# CA Sellers Permit - Business Address / Landlord info



## bfitted (Apr 30, 2010)

Hi- I am applying for a CA sellers permit, and I'm a little confused about what to put as my business address and business landlord info.

I will be starting a clothing brand and I will not have any retail locations, I will be selling wholesale to retailers, should I leave this section blank or should I enter my home address info here?

I just don't want my landlord to have to pay any additional taxes because they think my house is a retail selling location.

Thanks!


----------



## Celtic (Feb 19, 2008)

You need to put your address in, but also state that you're wholesale only.
I'd also suggest going to the state's dept. of licensing website. I'm sure that they'll have some info for you too. 
You could call and just ask for information concerning this. Just a general inquiry call.
You wouldn't have to give your name or anything.


----------



## bfitted (Apr 30, 2010)

Yea I'm just going to go apply and ask them.

Does anyone in California who has a sellers permit, running a home based business have any more info on this?

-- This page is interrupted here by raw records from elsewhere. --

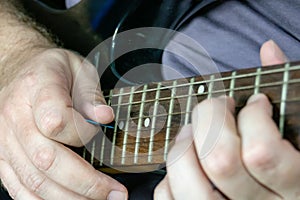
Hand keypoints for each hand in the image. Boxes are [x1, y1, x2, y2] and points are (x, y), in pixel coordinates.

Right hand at [0, 48, 126, 198]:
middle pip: (46, 159)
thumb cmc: (51, 70)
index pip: (56, 121)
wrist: (18, 70)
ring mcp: (4, 140)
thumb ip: (91, 94)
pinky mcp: (3, 157)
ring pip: (33, 180)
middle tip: (115, 194)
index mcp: (37, 88)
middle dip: (86, 184)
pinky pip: (19, 188)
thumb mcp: (78, 69)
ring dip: (70, 199)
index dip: (82, 134)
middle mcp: (15, 116)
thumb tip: (105, 118)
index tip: (98, 133)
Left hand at [154, 40, 299, 198]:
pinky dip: (169, 176)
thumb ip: (286, 96)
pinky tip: (186, 161)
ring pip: (191, 185)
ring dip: (184, 146)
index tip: (255, 103)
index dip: (254, 117)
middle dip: (209, 118)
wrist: (281, 199)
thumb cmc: (292, 161)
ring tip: (192, 130)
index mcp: (295, 187)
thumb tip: (268, 49)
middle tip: (215, 107)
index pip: (261, 152)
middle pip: (219, 161)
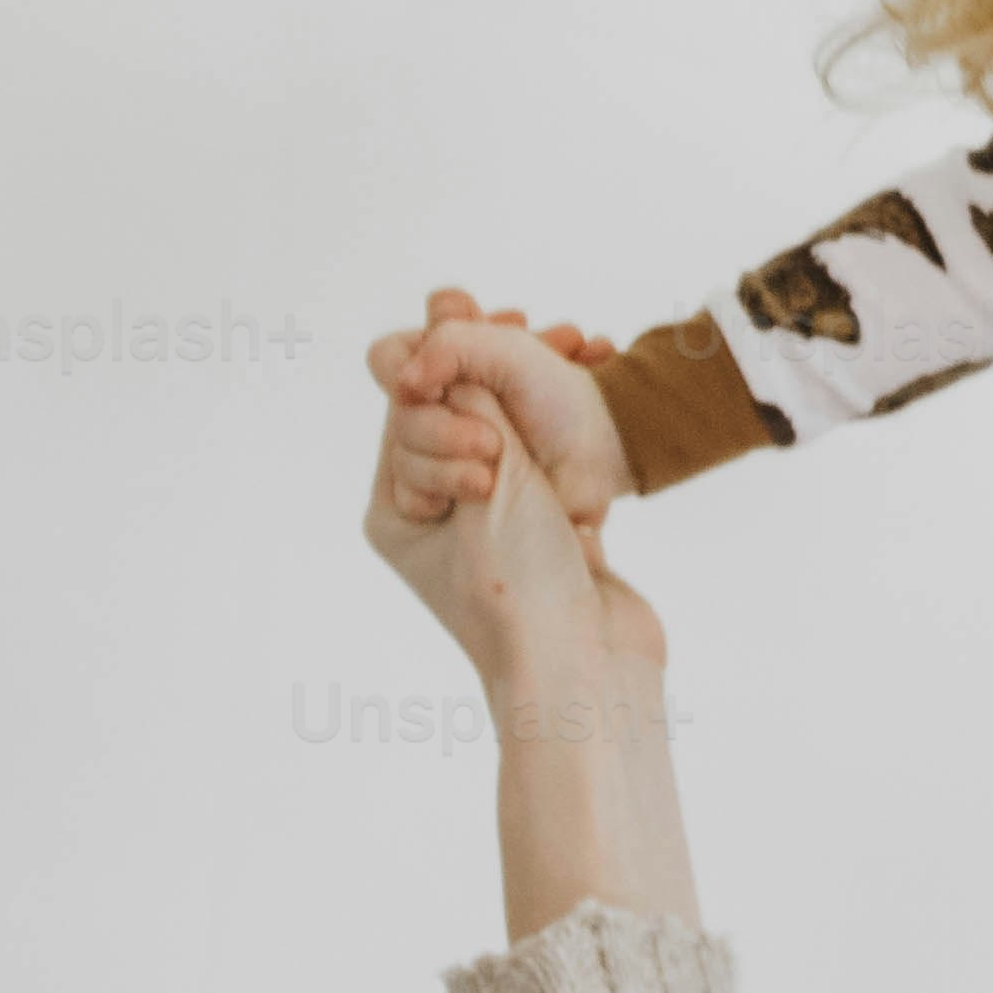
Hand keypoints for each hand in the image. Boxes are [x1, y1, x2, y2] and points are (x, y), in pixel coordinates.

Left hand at [361, 354, 664, 695]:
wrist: (591, 671)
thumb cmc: (524, 591)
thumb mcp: (490, 483)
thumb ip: (473, 400)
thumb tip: (441, 321)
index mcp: (396, 512)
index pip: (407, 413)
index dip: (448, 397)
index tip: (492, 437)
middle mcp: (437, 516)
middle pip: (455, 415)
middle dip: (496, 390)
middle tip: (536, 400)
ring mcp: (494, 523)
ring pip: (507, 434)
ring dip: (539, 400)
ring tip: (584, 348)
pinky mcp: (548, 531)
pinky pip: (548, 462)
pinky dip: (569, 434)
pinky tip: (596, 386)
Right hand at [368, 293, 639, 532]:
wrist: (595, 453)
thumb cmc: (558, 397)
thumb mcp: (508, 350)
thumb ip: (449, 345)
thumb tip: (405, 384)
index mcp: (441, 361)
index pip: (387, 357)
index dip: (404, 370)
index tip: (441, 386)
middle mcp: (433, 404)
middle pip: (398, 415)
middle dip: (445, 427)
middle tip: (492, 437)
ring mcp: (437, 450)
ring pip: (403, 458)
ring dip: (452, 460)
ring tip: (498, 458)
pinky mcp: (446, 492)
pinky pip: (410, 497)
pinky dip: (446, 490)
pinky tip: (484, 486)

Thanks for the help in advance!


----------



## gclarkson (Nov 12, 2009)

I run a home-based business in So Cal that is not related to the clothing industry, but I have had a decent amount of experience with seller's permits.

As far as your business address, they want the address that your business is physically located at - not a mailing address.

The landlord info is for your business if you are leasing actual business space in something like an industrial park. Leave that space blank and if they decide that they really have to have something, they will get in touch with you.

Also, if you are close to one of the BOE offices, I have always preferred to take the time to visit the office to register for my permits. This enables you to make sure that everything is correct before you would normally send it in, and you will normally leave with your permit in hand.

If you aren't sure where the offices are, visit: www.boe.ca.gov.


----------



## bfitted (Apr 30, 2010)

gclarkson said:


> I run a home-based business in So Cal that is not related to the clothing industry, but I have had a decent amount of experience with seller's permits.
> 
> As far as your business address, they want the address that your business is physically located at - not a mailing address.
> 
> ...


Thanks!

So I'm guessing I would just put in my home address as my business address and leave the landlord info blank. Is this correct?

I'm in socal too, and I will stop by an office to completed the application.


----------



## gclarkson (Nov 12, 2009)

Yes, bfitted. As long as your home is your place of business, that would be your business address. And I would leave the landlord info alone as you don't have one. 

Good luck on getting everything going!


----------